For pure Python runtime, you can simply add the --use_py_session option.

Distil-Whisper

TensorRT-LLM also supports using distil-whisper's different models by first converting their params and weights from huggingface's naming format to openai whisper naming format.

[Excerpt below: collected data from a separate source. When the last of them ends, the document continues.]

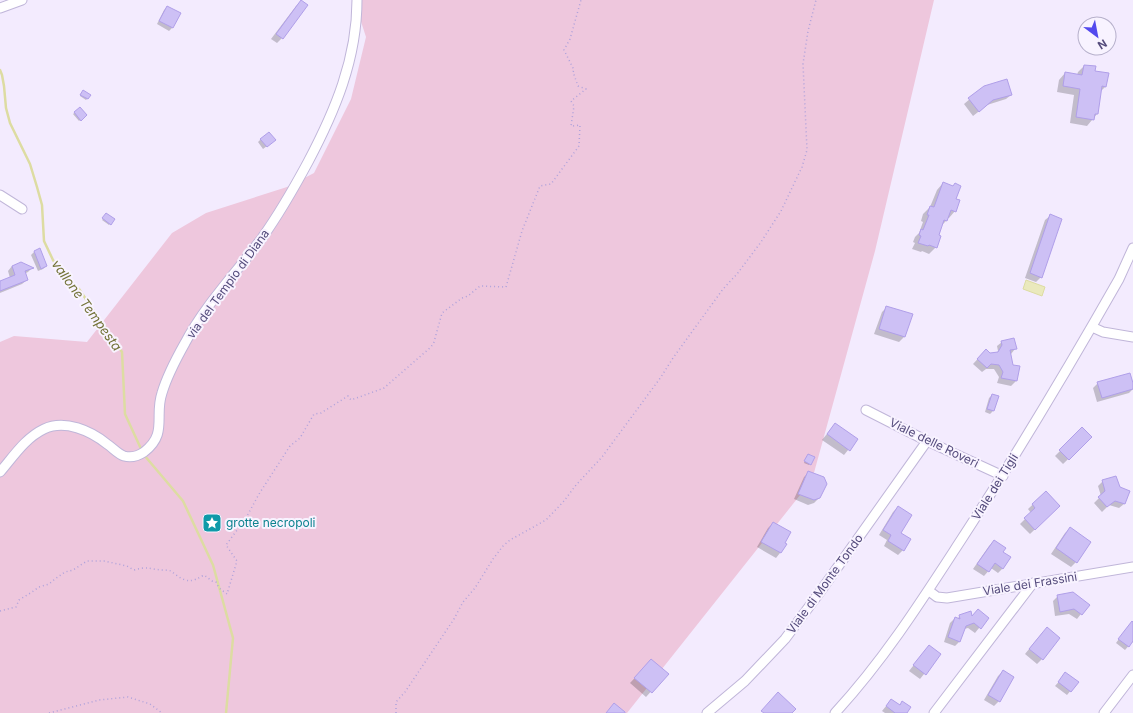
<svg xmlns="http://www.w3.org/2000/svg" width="1133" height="713" font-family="Inter,sans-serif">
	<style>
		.green { fill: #eec7dd }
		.water { fill: #eae9bd; stroke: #dddca2 }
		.shadow { fill: #0003 }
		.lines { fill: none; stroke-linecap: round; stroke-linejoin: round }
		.stream { stroke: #dddca2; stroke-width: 2.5 }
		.building { fill: #cdc0f5; stroke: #b09fe9 }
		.minor-casing { stroke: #c0b6d9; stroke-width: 11 }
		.path { stroke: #afa2db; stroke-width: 1.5; stroke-dasharray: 1 3; stroke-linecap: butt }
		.minor { stroke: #fff; stroke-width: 9 }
		.labels { text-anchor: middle; stroke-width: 4; stroke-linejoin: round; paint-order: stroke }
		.street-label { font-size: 12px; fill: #544b7c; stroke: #f8f3ff }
		.culture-label { font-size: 12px; fill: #0d838f; stroke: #f8f3ff; text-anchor: start }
		.water-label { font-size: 13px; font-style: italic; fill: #727237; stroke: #f8f3ff }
	</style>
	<rect width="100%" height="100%" fill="#f3ebfe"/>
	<path class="green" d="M 354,0 L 934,0 L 875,251 L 812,480 L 627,713 L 0,713 L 0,342 L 14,336 L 87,342 L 172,233 L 206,213 L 287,187 L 314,173 L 351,99 L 366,37 Z"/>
	<path class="water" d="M 1026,280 L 1045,287 L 1042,296 L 1023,289 Z"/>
	<path class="shadow" d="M 301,1 L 282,38 L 277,43 L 271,39 L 296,6 Z
		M 167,7 L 180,14 L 172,28 L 169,31 L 157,24 L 164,10 Z
		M 1084,66 L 1094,71 L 1106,86 L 1100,92 L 1097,114 L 1087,126 L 1070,123 L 1074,95 L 1057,92 L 1059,80 L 1065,73 L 1077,75 L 1078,72 Z
		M 984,87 L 1011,95 L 1006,99 L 987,105 L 973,116 L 964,104 Z
		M 81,93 L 88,98 L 86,100 L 80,96 Z
		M 80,108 L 86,115 L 79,121 L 73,114 Z
		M 261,139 L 271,143 L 263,149 L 258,142 Z
		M 943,183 L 955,200 L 955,211 L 949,218 L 947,218 L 946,221 L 941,226 L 936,247 L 929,254 L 922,251 L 921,252 L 912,249 L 915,243 L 913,242 L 915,237 L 919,233 L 923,222 L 921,221 L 923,214 L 930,207 L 937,190 Z
		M 107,214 L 114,219 L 109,225 L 102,220 Z
		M 1050,216 L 1041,277 L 1036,282 L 1025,278 L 1045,220 Z
		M 34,252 L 46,266 L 43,269 L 38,271 L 31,255 Z
		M 12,266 L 32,268 L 28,272 L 24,274 L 27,280 L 22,284 L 0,293 L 0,282 L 10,278 L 8,271 Z
		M 887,307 L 911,315 L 904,337 L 899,342 L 874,334 L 882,312 Z
		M 1002,342 L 1015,349 L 1011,354 L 1012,366 L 1019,367 L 1016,381 L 1011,386 L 997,383 L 999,377 L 994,369 L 986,369 L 982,372 L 973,364 L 986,350 L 990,354 L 997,353 L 998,351 L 997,346 Z
		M 1098,383 L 1133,387 L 1133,389 L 1129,393 L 1097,402 L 1093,388 Z
		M 992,395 L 993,411 L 990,414 L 985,412 L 989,398 Z
		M 835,424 L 857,439 L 844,455 L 822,440 Z
		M 1082,429 L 1091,437 L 1063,464 L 1055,456 Z
		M 807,456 L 810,464 L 809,465 L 804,463 Z
		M 809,472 L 819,498 L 814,503 L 808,505 L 794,499 L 804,477 Z
		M 1103,481 L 1124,504 L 1119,508 L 1109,505 L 1102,512 L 1094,503 L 1101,496 L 1098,486 Z
		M 1046,492 L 1059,506 L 1030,534 L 1020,524 L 1031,513 L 1028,509 Z
		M 898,507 L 900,533 L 903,550 L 898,555 L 884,546 L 887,540 L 879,535 L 893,512 Z
		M 773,523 L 783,543 L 785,544 L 780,553 L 776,558 L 757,547 L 768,528 Z
		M 1070,529 L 1076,562 L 1071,567 L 1051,554 L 1065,533 Z
		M 994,541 L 1002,553 L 1003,568 L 998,573 L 991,568 L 984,576 L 973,569 L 989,546 Z
		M 1058,596 L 1088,605 L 1077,619 L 1069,614 L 1055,616 L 1053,601 Z
		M 960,616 L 987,618 L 975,633 L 968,628 L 964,629 L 960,641 L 955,646 L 944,642 L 950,623 L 955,618 L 957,619 Z
		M 1133,623 L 1133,643 L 1132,642 L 1125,650 L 1116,643 L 1129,625 Z
		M 1042,633 L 1042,659 L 1037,664 L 1025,654 Z
		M 929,646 L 940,654 L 920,679 L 909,671 Z
		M 647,665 L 667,674 L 646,697 L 630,683 Z
		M 1003,671 L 999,701 L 994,706 L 984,700 L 998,676 Z
		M 1063,677 L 1077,683 L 1067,695 L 1055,686 Z
		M 891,700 L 899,706 L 903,702 L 906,713 L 885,713 L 882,711 Z"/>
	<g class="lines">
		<path class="stream" d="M 0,70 L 2,75 L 4,86 L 6,108 L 10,123 L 30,164 L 37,187 L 42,205 L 44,241 L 53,260 L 60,271 L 79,289 L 122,352 L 125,414 L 142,451
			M 144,455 L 183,501 L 213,565 L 233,638 L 226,713"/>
	</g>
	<path class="building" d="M 301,0 L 308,5 L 283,39 L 276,34 Z
		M 167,6 L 181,13 L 173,28 L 159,21 Z
		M 1084,65 L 1096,66 L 1095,71 L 1109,73 L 1106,87 L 1102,86 L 1098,114 L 1095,114 L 1094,120 L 1076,117 L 1080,89 L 1063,86 L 1065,72 L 1082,75 Z
		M 1007,79 L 1012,95 L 993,100 L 979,112 L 968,98 L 984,86 Z
		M 83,90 L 91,95 L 88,99 L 80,95 Z
		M 80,107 L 87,115 L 81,121 L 74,112 Z
		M 269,132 L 276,140 L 267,147 L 260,139 Z
		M 943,182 L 953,186 L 955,183 L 961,186 L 956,199 L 960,200 L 956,212 L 951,210 L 947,221 L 944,220 L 939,235 L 941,236 L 937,248 L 929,245 L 928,246 L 918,243 L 921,236 L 919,235 L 921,229 L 923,230 L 929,215 L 927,215 L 930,206 L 934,207 Z
		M 106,213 L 115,219 L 111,225 L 102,218 Z
		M 1050,214 L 1062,219 L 1042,278 L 1030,273 Z
		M 40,248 L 47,266 L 41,269 L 34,251 Z
		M 21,262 L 34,268 L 25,271 L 28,280 L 0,291 L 0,281 L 15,275 L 12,266 Z
		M 886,306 L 913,314 L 905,337 L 879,329 Z
		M 1014,338 L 1017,349 L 1010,350 L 1013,365 L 1020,366 L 1017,381 L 1001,378 L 1003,372 L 999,365 L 991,364 L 987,368 L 977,359 L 986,349 L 990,353 L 998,352 L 1002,345 L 1001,341 Z
		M 1130,373 L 1133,383 L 1133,389 L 1102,398 L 1097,382 Z
		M 992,394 L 999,396 L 994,411 L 987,409 Z
		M 835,423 L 858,439 L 850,451 L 827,434 Z
		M 1082,427 L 1092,437 L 1069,460 L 1059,450 Z
		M 808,454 L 815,457 L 811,465 L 804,461 Z
		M 808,471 L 824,477 L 827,484 L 820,498 L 814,500 L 798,494 Z
		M 1116,476 L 1120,487 L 1130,491 L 1125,504 L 1115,501 L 1107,507 L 1098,497 L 1105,491 L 1102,480 Z
		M 1046,491 L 1060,506 L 1035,530 L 1024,518 L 1035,508 L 1032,504 Z
		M 898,506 L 912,515 L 901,533 L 911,539 L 904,551 L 888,541 L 891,535 L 883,530 Z
		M 773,522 L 791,532 L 785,543 L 787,544 L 781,553 L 761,542 Z
		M 1070,527 L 1091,542 L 1077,563 L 1056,548 Z
		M 994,540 L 1006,548 L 1003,552 L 1011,557 L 1003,569 L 995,563 L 989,572 L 977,564 Z
		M 1073,592 L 1090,605 L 1082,615 L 1074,609 L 1060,612 L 1057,595 Z
		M 978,609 L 989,618 L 981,629 L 974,623 L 966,626 L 960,642 L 948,637 L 955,617 L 960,619 L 959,615 L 971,611 L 972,616 Z
		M 1132,621 L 1133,622 L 1133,641 L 1129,647 L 1118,639 Z
		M 1047,627 L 1060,638 L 1043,660 L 1029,649 Z
		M 929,645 L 941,654 L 926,675 L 913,665 Z
		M 651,659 L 669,674 L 652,693 L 634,678 Z
		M 1003,670 L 1014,677 L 1000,702 L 988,695 Z
		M 1065,672 L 1079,682 L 1071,692 L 1058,682 Z
		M 778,692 L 796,709 L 792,713 L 764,713 L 761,711 Z
		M 891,699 L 900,705 L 902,701 L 911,707 L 907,713 L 895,713 L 886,706 Z
		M 614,703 L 625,712 L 625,713 L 606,713 Z"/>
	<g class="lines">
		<g class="minor-casing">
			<path id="minor" d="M 0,8 L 22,0
				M 0,195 L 22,209
				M 1092,327 L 1103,332 L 1133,337
				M 866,410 L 927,441 L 1003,476
				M 0,472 C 13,457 25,438 44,429 C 65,419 91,431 107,444 C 113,448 118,454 124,456 C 131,458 138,456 144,452 C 168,434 154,416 162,393 C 167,376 176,359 185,343 C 205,305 236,273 262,238 C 279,214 294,188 308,162 C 335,111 357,59 357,0
				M 929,591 L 937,597 L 947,598 L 1133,567
				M 707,713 L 745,681 L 785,639 L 820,592 L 927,441
				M 835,713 C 884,660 922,600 961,540 C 1017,454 1069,367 1119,279 L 1133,248
				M 934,713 L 1033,583
				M 1104,713 L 1133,675"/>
		</g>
		<path class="path" d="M 0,611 L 16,607 L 19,600 L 32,592 L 39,587 L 49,584 L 55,579 L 65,572 L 73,570 L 87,561 L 104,561 L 127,566 L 134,570 C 147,566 149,569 162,570 C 165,570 168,570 171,571 C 173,572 174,574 176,575 C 188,583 192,582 204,575 L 212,581 L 216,582 L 219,588 L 227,594 L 237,561 L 226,545 L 246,518 L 259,494 L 290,446 L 300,438 L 314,414 L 321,413 L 348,396 L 351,400 L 384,388 L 431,347 L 434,342 L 442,313 L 462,298 L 468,296 L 480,286 L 506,287 L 522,231 L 540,186 L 551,184 L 579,146 L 580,125 L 573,126 L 571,126 L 574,106 L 571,101 L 586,89 L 578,86 L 573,72 L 574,70 L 564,50 L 570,39 L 581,0
			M 49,713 L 99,700 L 128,697 L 150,704 L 162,713
			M 396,713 L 396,702 L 405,692 L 454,619 L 463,602 L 475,588 L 493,559 L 503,546 L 510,540 L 546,520 L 564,501 L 576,485 L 602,457 L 661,377 L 673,358 L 723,289 L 737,274 L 761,242 L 781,211 L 802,167 L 807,150 L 803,64 L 808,31 L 816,0"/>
		<use href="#minor" class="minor"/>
	</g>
	<defs>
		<g id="sight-square" transform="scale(1)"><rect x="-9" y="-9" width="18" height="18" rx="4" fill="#0f9aa8" stroke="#f8f3ff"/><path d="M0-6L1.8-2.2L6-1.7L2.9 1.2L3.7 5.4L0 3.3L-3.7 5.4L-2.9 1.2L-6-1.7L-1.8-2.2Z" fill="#fff"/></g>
	</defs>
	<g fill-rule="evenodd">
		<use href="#sight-square" x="212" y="523"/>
	</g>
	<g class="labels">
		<g class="street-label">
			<text transform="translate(228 284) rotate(-54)" y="4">via del Tempio di Diana</text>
			<text transform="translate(934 443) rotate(26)" y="4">Viale delle Roveri</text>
			<text transform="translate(995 487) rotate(-58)" y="4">Viale dei Tigli</text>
			<text transform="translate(825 584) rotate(-54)" y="4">Viale di Monte Tondo</text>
			<text transform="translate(1030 584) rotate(-9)" y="4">Viale dei Frassini</text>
		</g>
		<g class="culture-label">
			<text x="226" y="527">grotte necropoli</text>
		</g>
		<g class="water-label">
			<text transform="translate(87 305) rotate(54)" y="5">vallone Tempesta</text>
		</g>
	</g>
	<g transform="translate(1097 36) rotate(148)"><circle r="19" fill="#f8f3ff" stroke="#b6b0cb"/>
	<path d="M0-3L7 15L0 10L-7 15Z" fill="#5349ee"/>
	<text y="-6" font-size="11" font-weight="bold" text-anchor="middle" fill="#544b7c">N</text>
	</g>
</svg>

You can do so by running the script distil_whisper/convert_from_distil_whisper.py as follows:

# take distil-medium.en as an example
# download the gpt2.tiktoken
wget --directory-prefix=assets https://raw.githubusercontent.com/openai/whisper/main/whisper/assets/gpt2.tiktoken

# will download the model weights from huggingface and convert them to openai-whisper's pytorch format
# model is saved to ./assets/ by default
python3 distil_whisper/convert_from_distil_whisper.py --model_name distil-whisper/distil-medium.en --output_name distil-medium.en

# convert whisper model weights into TensorRT-LLM
INFERENCE_PRECISION=float16
WEIGHT_ONLY_PRECISION=int8
MAX_BEAM_WIDTH=4
MAX_BATCH_SIZE=8
checkpoint_dir=distil_whisper_medium_en_weights_${WEIGHT_ONLY_PRECISION}
output_dir=distil_whisper_medium_en${WEIGHT_ONLY_PRECISION}

python3 convert_checkpoint.py \
                --use_weight_only \
                --weight_only_precision $WEIGHT_ONLY_PRECISION \
                --output_dir $checkpoint_dir \
                --model_name distil-medium.en
Now, we can build and run the model like before:


trtllm-build  --checkpoint_dir ${checkpoint_dir}/encoder \
              --output_dir ${output_dir}/encoder \
              --moe_plugin disable \
              --enable_xqa disable \
              --max_batch_size ${MAX_BATCH_SIZE} \
              --gemm_plugin disable \
              --bert_attention_plugin ${INFERENCE_PRECISION} \
              --max_input_len 3000 --max_seq_len=3000

trtllm-build  --checkpoint_dir ${checkpoint_dir}/decoder \
              --output_dir ${output_dir}/decoder \
              --moe_plugin disable \
              --enable_xqa disable \
              --max_beam_width ${MAX_BEAM_WIDTH} \
              --max_batch_size ${MAX_BATCH_SIZE} \
              --max_seq_len 114 \
              --max_input_len 14 \
              --max_encoder_input_len 3000 \
              --gemm_plugin ${INFERENCE_PRECISION} \
              --bert_attention_plugin ${INFERENCE_PRECISION} \
              --gpt_attention_plugin ${INFERENCE_PRECISION}

# use cpp runtime python bindings
python3 run.py --engine_dir $output_dir --dataset hf-internal-testing/librispeech_asr_dummy --name librispeech_dummy_${output_dir}
# use python runtime
python3 run.py --engine_dir $output_dir --dataset hf-internal-testing/librispeech_asr_dummy --name librispeech_dummy_${output_dir} --use_py_session

Acknowledgment

This implementation of TensorRT-LLM for Whisper has been adapted from the NVIDIA TensorRT-LLM Hackathon 2023 submission of Jinheng Wang, which can be found in the repository Eddie-Wang-Hackathon2023 on GitHub. We extend our gratitude to Jinheng for providing a foundation for the implementation.